Per prevenire questo pericolo bisogna riemergere lentamente, alla velocità massima di dieci metri al minuto, e rimanere sempre nella curva di sicurezza delle tabelle per immersione subacquea.
Il primo soccorso consiste nella somministrazione di aspirina, sia per sedare i forti dolori caratteristici dell’embolia, sia per rendere più fluido il sangue, evitando la formazione di trombi ed emboli. Quindi si farà respirare ossigeno al paziente, in attesa dell’ambulanza che trasporterà il sub alla più vicina camera iperbarica.

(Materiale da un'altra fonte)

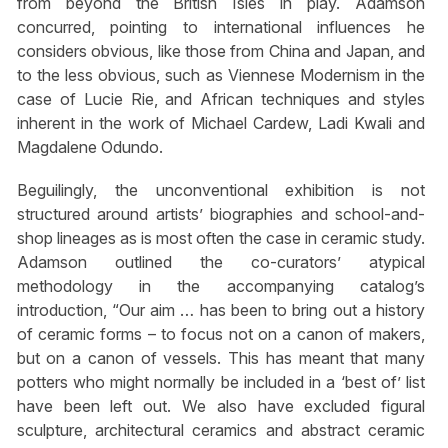
from beyond the British Isles in play. Adamson
concurred, pointing to international influences he
considers obvious, like those from China and Japan, and
to the less obvious, such as Viennese Modernism in the
case of Lucie Rie, and African techniques and styles
inherent in the work of Michael Cardew, Ladi Kwali and
Magdalene Odundo.
Beguilingly, the unconventional exhibition is not
structured around artists’ biographies and school-and-
shop lineages as is most often the case in ceramic study.
Adamson outlined the co-curators’ atypical
methodology in the accompanying catalog’s
introduction, “Our aim … has been to bring out a history
of ceramic forms – to focus not on a canon of makers,
but on a canon of vessels. This has meant that many
potters who might normally be included in a ‘best of’ list
have been left out. We also have excluded figural
sculpture, architectural ceramics and abstract ceramic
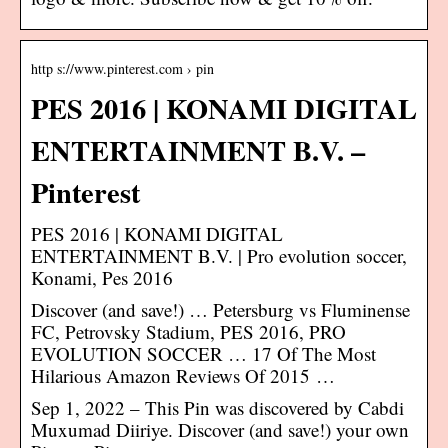
http s://www.pinterest.com › pin
PES 2016 | KONAMI DIGITAL
ENTERTAINMENT B.V. –
Pinterest
PES 2016 | KONAMI DIGITAL
ENTERTAINMENT B.V. | Pro evolution soccer,
Konami, Pes 2016
Discover (and save!) … Petersburg vs Fluminense
FC, Petrovsky Stadium, PES 2016, PRO
EVOLUTION SOCCER … 17 Of The Most
Hilarious Amazon Reviews Of 2015 …
Sep 1, 2022 – This Pin was discovered by Cabdi
Muxumad Diiriye. Discover (and save!) your own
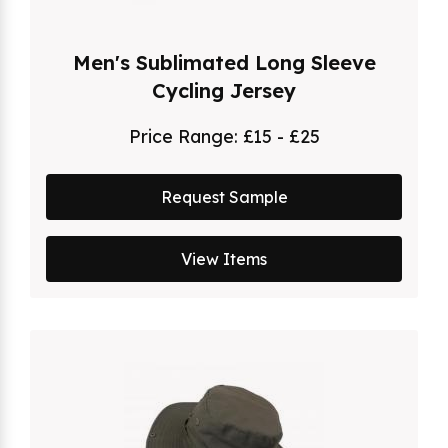
Men's Sublimated Long Sleeve
Cycling Jersey
Price Range:
£15 - £25
Request Sample
View Items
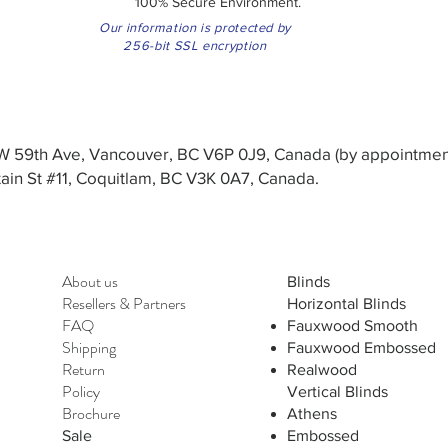
100% Secure Environment.
Our information is protected by
256-bit SSL encryption
3 W 59th Ave, Vancouver, BC V6P 0J9, Canada (by appointmen
in St #11, Coquitlam, BC V3K 0A7, Canada.
About us
Blinds
Resellers
&
Partners
Horizontal Blinds
FAQ
Fauxwood Smooth
Shipping
Fauxwood Embossed
Return
Realwood
Policy
Vertical Blinds
Brochure
Athens
Sale
Embossed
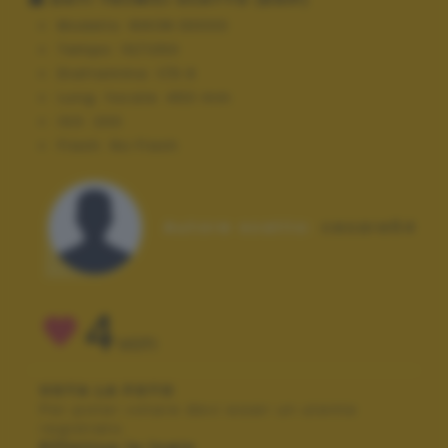
Modello:
NIKON D3000
Tempo:
10/1250
Diaframma:
f/5.6
Lung. focale:
450 mm
ISO:
200
Flash:
No Flash
Autore scatto:
cesare64
4
VOTI
VOTA LA FOTO
Per poter votare devi esser un utente
registrato.
Effettua la login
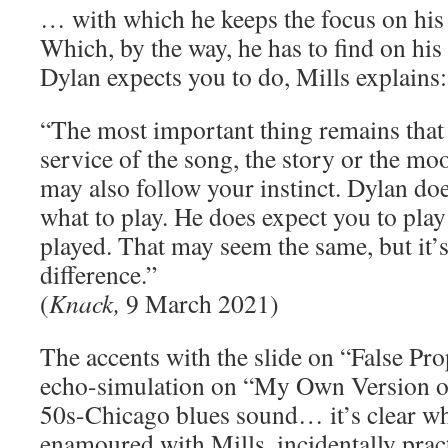
… with which he keeps the focus on his 
Which, by the way, he has to find on hi
Dylan expects you to do, Mills explains:
“The most important thing remains that 
service of the song, the story or the mo
may also follow your instinct. Dylan does
what to play. He does expect you to play
played. That may seem the same, but it’s
difference.”
(
Knack,
9 March 2021)
The accents with the slide on “False Pr
echo-simulation on “My Own Version of
50s-Chicago blues sound… it’s clear wh
enamoured with Mills, incidentally pract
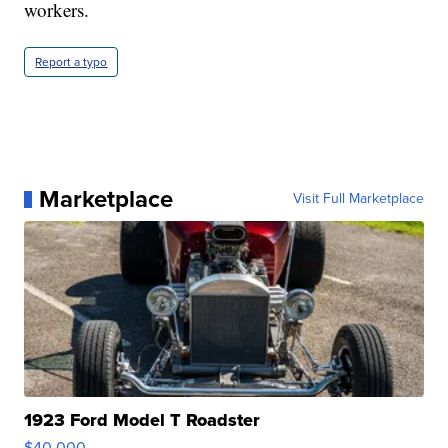
workers.
Report a typo
Marketplace
Visit Full Marketplace
1923 Ford Model T Roadster
$40,000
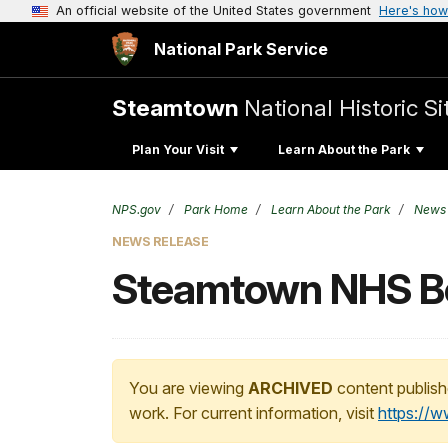
An official website of the United States government
Here's how
National Park Service
Steamtown
National Historic Si
Plan Your Visit
Learn About the Park
NPS.gov
Park Home
Learn About the Park
News
NEWS RELEASE
Steamtown NHS Be
You are viewing
ARCHIVED
content publish
work. For current information, visit
https://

Nel risalire, siccome la pressione diminuisce bisogna respirare sempre, perché se si trattiene il fiato per scattare una fotografia o perché presi dalla paura, l’aria nei polmoni verrà a trovarsi a una pressione superiore rispetto alla pressione dell’acqua intorno al corpo. Sarà come quando si soffia troppa aria in un palloncino. Questo, superata una determinata pressione scoppierà, mentre i nostri polmoni potranno lacerarsi o rimanere più o meno danneggiati. È la malattia da sovradistensione polmonare, che potrà essere prevenuta ricordandosi di espirare sempre un po’. Per la terapia, i malcapitati andranno ricoverati rapidamente in un reparto di broncopneumologia, ove la malattia potrà essere trattata sia con presidi medici che chirurgici, in base ai referti TAC e RMN.

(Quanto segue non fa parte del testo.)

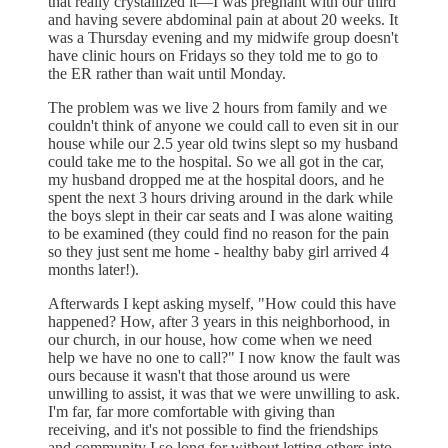
that really crystallized it—I was pregnant with our third
and having severe abdominal pain at about 20 weeks. It
was a Thursday evening and my midwife group doesn't
have clinic hours on Fridays so they told me to go to
the ER rather than wait until Monday.
The problem was we live 2 hours from family and we
couldn't think of anyone we could call to even sit in our
house while our 2.5 year old twins slept so my husband
could take me to the hospital. So we all got in the car,
my husband dropped me at the hospital doors, and he
spent the next 3 hours driving around in the dark while
the boys slept in their car seats and I was alone waiting
to be examined (they could find no reason for the pain
so they just sent me home - healthy baby girl arrived 4
months later!).
Afterwards I kept asking myself, "How could this have
happened? How, after 3 years in this neighborhood, in
our church, in our house, how come when we need
help we have no one to call?" I now know the fault was
ours because it wasn't that those around us were
unwilling to assist, it was that we were unwilling to ask.
I'm far, far more comfortable with giving than
receiving, and it's not possible to find the friendships
and community I so long for without letting others into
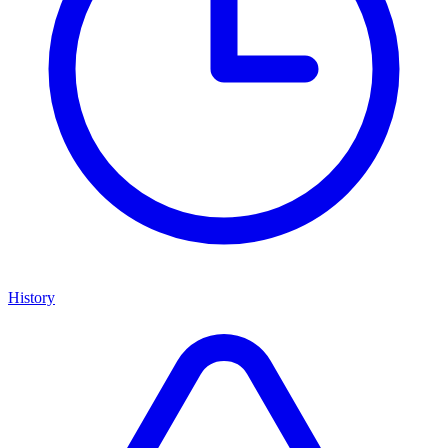
History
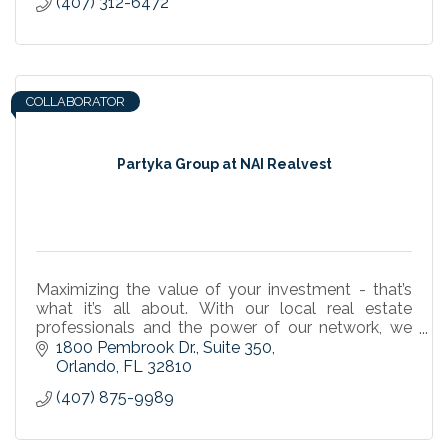
(407) 312-6472
COLLABORATOR
Partyka Group at NAI Realvest
Maximizing the value of your investment - that’s
what it’s all about. With our local real estate
professionals and the power of our network, we
are leaders in the industry. For all your commercial
1800 Pembrook Dr.
Suite 350
re
Orlando
FL
32810
(407) 875-9989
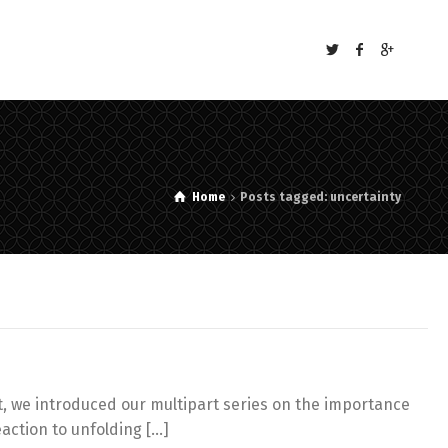
s
Home
Posts tagged: uncertainty
st, we introduced our multipart series on the importance
eaction to unfolding […]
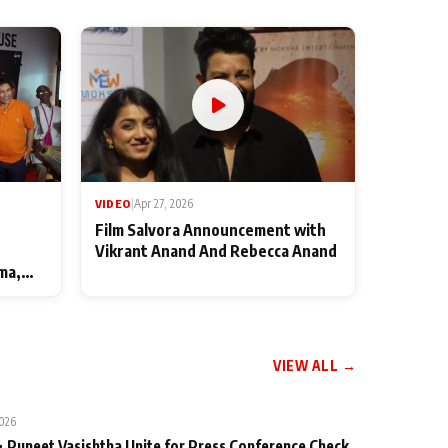
VIDEO
|
Apr 27, 2026
Film Salvora Announcement with
Vikrant Anand And Rebecca Anand
ma,
VIEW ALL →
2026
 Puneet Vasishtha Unite for Press Conference Check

Superati i 35 metri di profondità, verso i meno 40 metri, in alcune persone l’alta saturazione parziale d’ossigeno conduce alla comparsa d’allucinazioni o di false percezioni. Il subacqueo scende sempre più giù pensando di riemergere, è disorientato, vede colori o cose inesistenti, inizia a ridere o a piangere perdendo l’erogatore che lo collega alla bombola dell’aria. E’ l’ebbrezza degli abissi, una condizione d’alterazione sensoriale che può risultare fatale. La prevenzione si basa su 2 principi fondamentali. Non scendere mai più giù di 30 metri e non immergersi mai da soli. Un compagno d’immersione potrà infatti aiutare l’infortunato fornendogli il suo erogatore d’emergenza (un secondo respiratore che tutti i subacquei hanno) e orientandolo verso la superficie. La terapia consiste nell’ascendere ad una profondità minore. Risalendo l’ebbrezza degli abissi tende a sparire spontaneamente. Quindi, mai da soli sott’acqua.
L’esplorazione subacquea è entusiasmante, ma bisogna seguire le regole del mare. Per essere preparati ad affrontare i pericoli occorre conoscerli, e a tale scopo ci sono tanti centri di formazione subacquea nei quali si possono conseguire brevetti di complessità crescenti.
Il primo centro in città la fondammo negli anni ‘80 io e Franco Nicodemi. Entrambi istruttori PADI (Professional Association of Diving Instructors) abbiamo brevettato tanti appassionati nella nostra scuola (BluSub) poi, presi dagli impegni di lavoro e di studio, abbiamo interrotto l’attività didattica, che oggi viene continuata da Annino Festa, il quale attualmente segue il metodo di preparazione della FIPSas (Federazione Italiana Pesca Sportiva ed Attività Subacquee).
Ma chi ha poco tempo per seguire un corso nei mesi di lavoro, può cercare una scuola nel luogo ove trascorre le vacanze, così potrà immergersi senza rischi.